Гром и Грай их звали, были они в близком родстве, то ли братья, то ли отец и сын. Когда впервые, не предупредив, Раймун спустил их с цепи, Пашута решил, что настал его мученический конец, с таким утробным, чумным рыком они к нему рванулись. Но, вместо того чтобы его терзать, один из псов весело ткнулся носом ему в колено, а второй, повалившись на спину, со счастливым визжанием задрыгал в воздухе всеми четырьмя лапами. Они явно приглашали его поиграть.
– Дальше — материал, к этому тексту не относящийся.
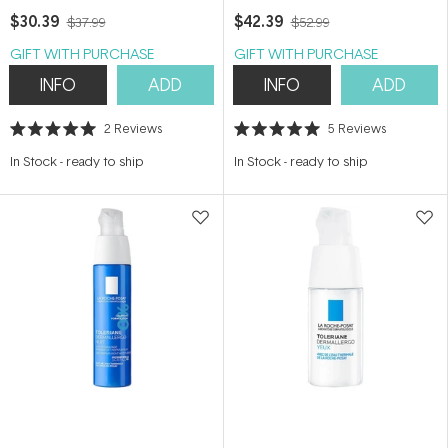
$30.39
$42.39
$37.99
$52.99
GIFT WITH PURCHASE
GIFT WITH PURCHASE
INFO
ADD
INFO
ADD
2
Reviews
5
Reviews
Rated
Rated
5.0
5.0
In Stock
-
ready to ship
In Stock
-
ready to ship
out
out
of
of
5
5
stars
stars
Пашута, смиряя сердечный ужас, потрепал ближнего пса по холке, чем вызвал у обоих новый взрыв восторга.

— Они что же, ручные? — обернулся к Раймуну.
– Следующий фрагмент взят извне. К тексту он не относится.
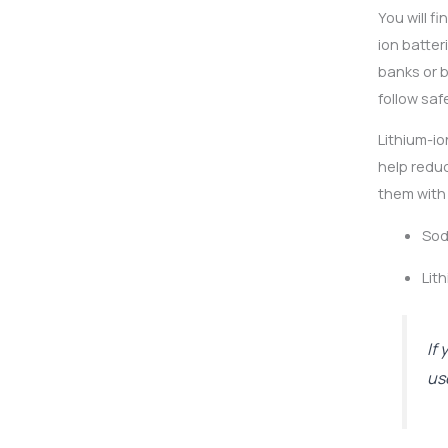
You will f
ion batte
banks or b
follow saf
Lithium-io
help reduc
them with 
Sod
Lit
If
us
— Подлые твари! — ответил тот оскорблённо. — Веришь ли, и бил их, и голодом морил, никак не могу озлобить. На тебя надеялся. У них на преступника особый задор должен быть, неукротимость. Так на вот тебе! Ишь, резвятся, оглоеды дурные!
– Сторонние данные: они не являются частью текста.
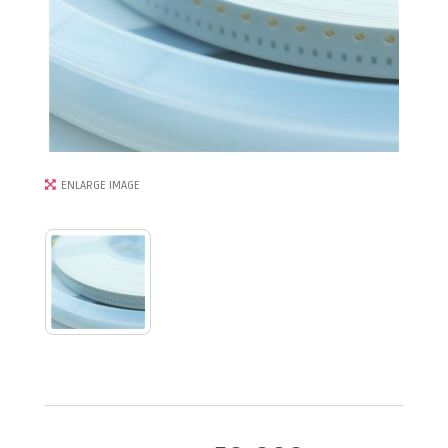
ENLARGE IMAGE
В воскресенье поутру пожаловала покупательница: женщина преклонных лет и при ней девочка-подросток. Прикатили на лыжах два бледных городских цветка, даже морозец не сумел разукрасить их щёки. По облику они были так далеки от самой идеи покупки хутора, что Раймун, презрительно смерив парочку взглядом, тут же поручил их Пашуте. А Кирша рад любому свежему человеку. Тем более женщина ему приглянулась: деликатная, с нежным голосом. Она объяснила:

— Вот из-за неё, из-за Оленьки затеваемся. У неё лёгкие слабые. Врачи в один голос твердят — нужен свежий воздух, питание соответствующее.

— Да тут вроде везде свежий воздух, — Пашута обмахнул рукой Прибалтику, — от моря до пещер.

— Это правильно. И всё же не то. Вдобавок на нашей улице цементный завод. Миазмы, испарения. Как ветер подует — все кашляют. Никому нет спасения.

Оленька, пока они разговаривали, незаметно подобралась к собачьим будкам, откуда Гром и Грай следили за ней с напряжённым вниманием. Они не рычали и не лаяли. Обомлели от предвкушения неслыханной радости. Лишь бы девочка подошла поближе и осмелилась спустить их с цепей. Женщина поздно заметила, куда занесло её доченьку, вцепилась в Пашутину руку:

— Ольга, назад!

Куда там, балованная, видно, была девочка, но и отчаянная. Окрик её только подхлестнул. Она ловко разомкнула, нагнувшись, зажимы на ошейниках у собак, и через мгновение покатился по двору визжащий, лающий, огненно-рыжий, с мельканием белого девочкиного костюмчика клубок. Женщина, тяжко охнув, опустилась на снег. Пашута бережно поддержал её за плечи.

— Чего ж теперь делать, гражданочка, не волнуйтесь. Может, и обойдётся как-нибудь. Поиграют и разойдутся.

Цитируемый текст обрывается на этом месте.